Focus on finds – haematite

Highly polished haematite nodule from the Ness of Brodgar.
Highly polished haematite nodule from the Ness of Brodgar. (📷 Sigurd Towrie)

It was something that had long been suspected but we have abundant proof that colour was an important facet of life in Neolithic Orkney.

Excavation at the Ness of Brodgar has revealed “painted” walls and coloured pottery. [1]

Various materials were used to produce the different coloured pigments.

Galena, from Warebeth, Stromness, for example, was used to create white, as was bone for pottery.  We also know that haematite – the mineral form of iron oxide – was used for the orange/red colours encountered at the Ness.

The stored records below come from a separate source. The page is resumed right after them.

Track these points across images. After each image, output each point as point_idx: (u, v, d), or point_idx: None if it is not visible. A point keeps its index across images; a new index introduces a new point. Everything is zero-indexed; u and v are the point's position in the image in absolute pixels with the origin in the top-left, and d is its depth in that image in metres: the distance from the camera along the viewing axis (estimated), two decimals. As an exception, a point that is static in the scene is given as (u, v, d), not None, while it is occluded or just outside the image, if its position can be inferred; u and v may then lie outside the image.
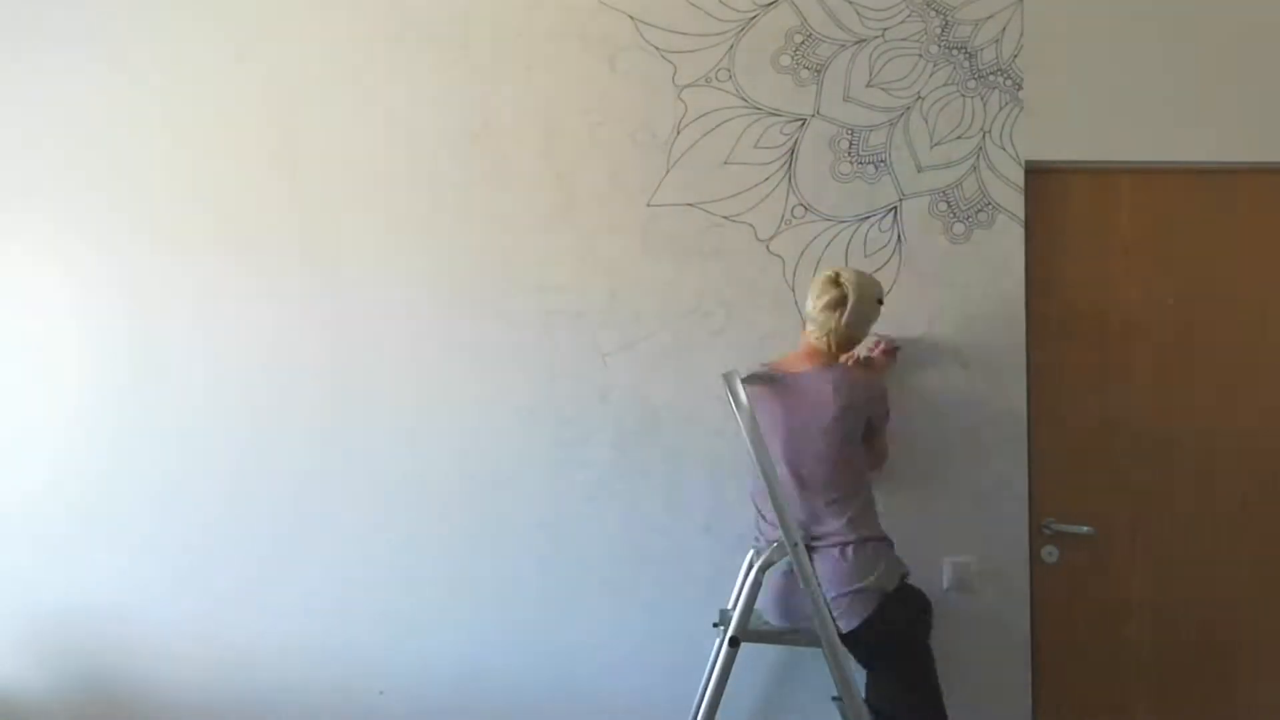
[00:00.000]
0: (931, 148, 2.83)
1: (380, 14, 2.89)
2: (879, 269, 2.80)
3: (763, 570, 2.45)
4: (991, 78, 2.83)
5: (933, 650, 2.53)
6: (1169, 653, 2.85)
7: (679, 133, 2.85)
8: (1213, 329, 2.87)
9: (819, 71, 2.85)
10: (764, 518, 2.57)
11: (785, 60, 2.85)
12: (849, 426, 2.49)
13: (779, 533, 2.40)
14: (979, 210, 2.82)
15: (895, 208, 2.83)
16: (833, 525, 2.48)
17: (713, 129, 2.85)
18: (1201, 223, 2.88)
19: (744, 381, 2.46)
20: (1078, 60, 2.82)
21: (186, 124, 2.91)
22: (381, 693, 2.87)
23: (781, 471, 2.48)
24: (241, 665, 2.88)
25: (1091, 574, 2.85)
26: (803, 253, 2.83)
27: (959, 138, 2.82)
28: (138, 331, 2.91)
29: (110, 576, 2.91)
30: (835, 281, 2.53)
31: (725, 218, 2.85)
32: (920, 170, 2.83)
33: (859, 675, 2.49)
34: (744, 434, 2.40)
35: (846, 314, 2.50)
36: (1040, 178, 2.84)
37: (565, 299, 2.86)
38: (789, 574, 2.45)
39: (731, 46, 2.85)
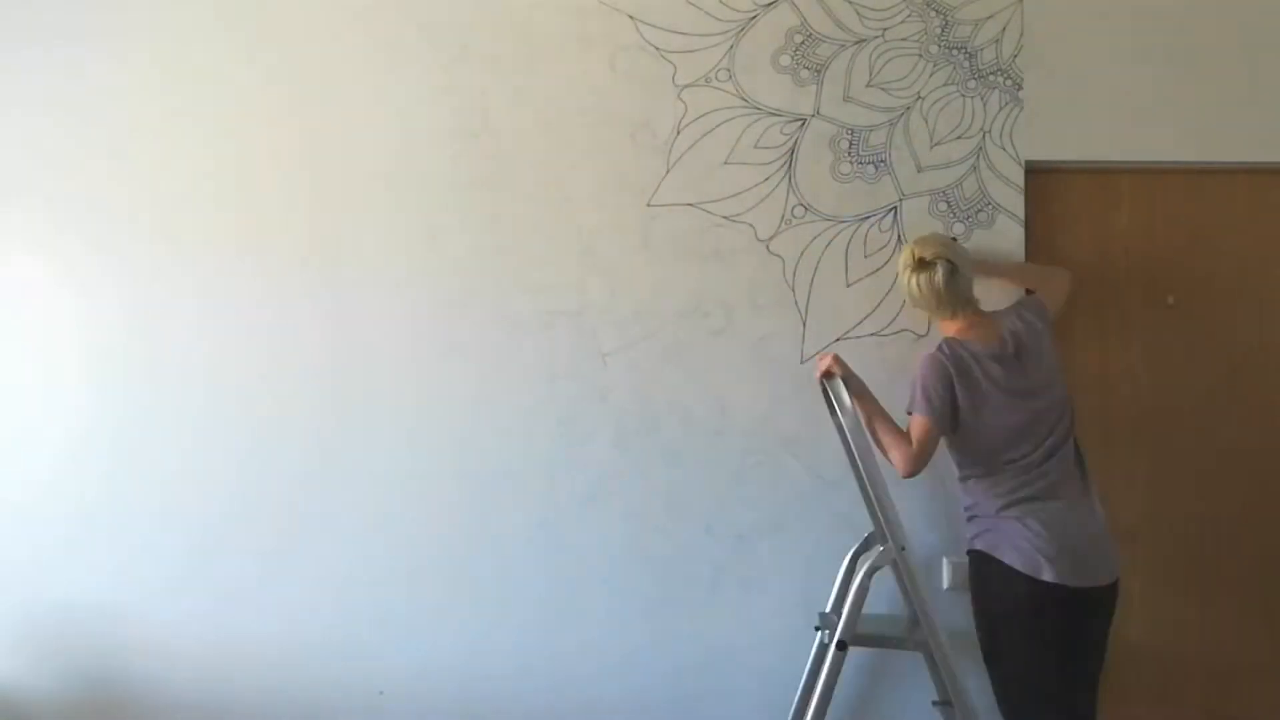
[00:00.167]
0: (931, 148, 2.83)
1: (380, 14, 2.90)
2: (879, 269, 2.81)
3: (869, 575, 2.44)
4: (991, 78, 2.83)
5: None
6: (1169, 652, 2.85)
7: (679, 133, 2.85)
8: (1213, 329, 2.86)
9: (819, 71, 2.85)
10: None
11: (785, 60, 2.85)
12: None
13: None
14: (979, 210, 2.82)
15: (895, 208, 2.83)
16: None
17: (713, 129, 2.85)
18: (1202, 223, 2.88)
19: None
20: (1078, 60, 2.82)
21: (187, 125, 2.92)
22: (381, 693, 2.87)
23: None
24: (241, 665, 2.88)
25: (1091, 574, 2.85)
26: (803, 253, 2.83)
27: (959, 138, 2.82)
28: (138, 331, 2.91)
29: (110, 576, 2.91)
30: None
31: (725, 218, 2.85)
32: (920, 170, 2.83)
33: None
34: (848, 436, 2.45)
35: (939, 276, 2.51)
36: (1040, 178, 2.84)
37: (565, 299, 2.86)
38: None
39: (731, 46, 2.85)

Haematite is found as solid nodular lumps on the island of Hoy. It has also been found on at least two beaches on the Orkney Mainland.

Used dry, and rubbed against a hard surface, haematite leaves a powdery red mark. Used wet, on the other hand, it produces “a rich, dark-red liquid, which resembles blood” [2]

Haematite nodule.  (📷 Sigurd Towrie)
Haematite nodule. (📷 Sigurd Towrie)

A cursory glance through excavation reports from the 19th century onwards reveals that haematite was a common find at Orcadian Neolithic settlements.

In 1867, George Petrie commented on “a small piece of red pigment” which had been “partially rubbed down” at Skara Brae.

He later linked this pigment to haematite as “several pieces of the ore were found in the ruins.” [3]

Decades later, in the 1920s, Childe found “paint pots” containing pigment at Skara Brae. These, he believed, were for body adornment. The lumps of “metallic-looking material” he also encountered were subsequently identified as haematite –  “no doubt . . . the raw material which has been ground down for a red pigment.” [4]

Despite the early connections between haematite and coloured pigment at Skara Brae, for years it was assumed the highly polished nodules were used for smoothing animal hides.

But as experimental archaeologist Arlene Isbister pointed out in 2000: “A highly burnished nodule of haematite will polish leather, but a similar finish can equally be achieved using a polished pebble.” [5]

If fact, she added: “[L]eather polishes haematite better than haematite polishes leather.”

Her conclusion? That haematite was, first and foremost, a raw pigment source in the Neolithic.

It wasn’t long after excavation began at the Ness that haematite began appearing.

To date, 19 pieces have been found, five of which are highly polished and show facets and striations from rubbing. Almost half of these came from Structure Ten, which also, perhaps unsurprisingly, was found to contain a pigment production area in its secondary remodelled phase.

That haematite was used to colour the stonework and pottery at the Ness is without question – chemical analysis has confirmed it. There is now little reason to doubt it had the same role at Neolithic sites across Orkney.

"Rough" haematite examples.
“Rough” haematite examples. (📷 Sigurd Towrie)

Further reading

  • [1] Jones, R., Towers, R., Card, N. and Odling, N. (2019). Analysis of coloured Grooved Ware sherds from the Ness of Brodgar, Orkney. Journal of Archaeological Science: Reports, 28, p.102014.
  • [2] Clarke, A. (2011) Does Size Matter – Stone Axes from Orkney: their style and deposition. Stone Axe Studies, 3, pp.309-322.
  • [3] Petrie, G. (1867) Notice of Ruins of Ancient Dwellings at Skara, Bay of Skaill, in the Parish of Sandwick, Orkney, recently excavated. In Proceedings of the Society of Antiquaries of Scotland (Vol. 7, pp. 201-219).
  • [4] Childe, V., Paterson, J. and Bryce, T. (1928) Provisional Report on the Excavations at Skara Brae, and on Finds from the 1927 and 1928 Campaigns. With a Report on Bones. In Proceedings of the Society of Antiquaries of Scotland (Vol. 63, pp. 225-280).
  • [5] Isbister, A. (2000) Burnished haematite and pigment production. In Ritchie, A. (ed) Neolithic Orkney in its European Context. pp.191-5.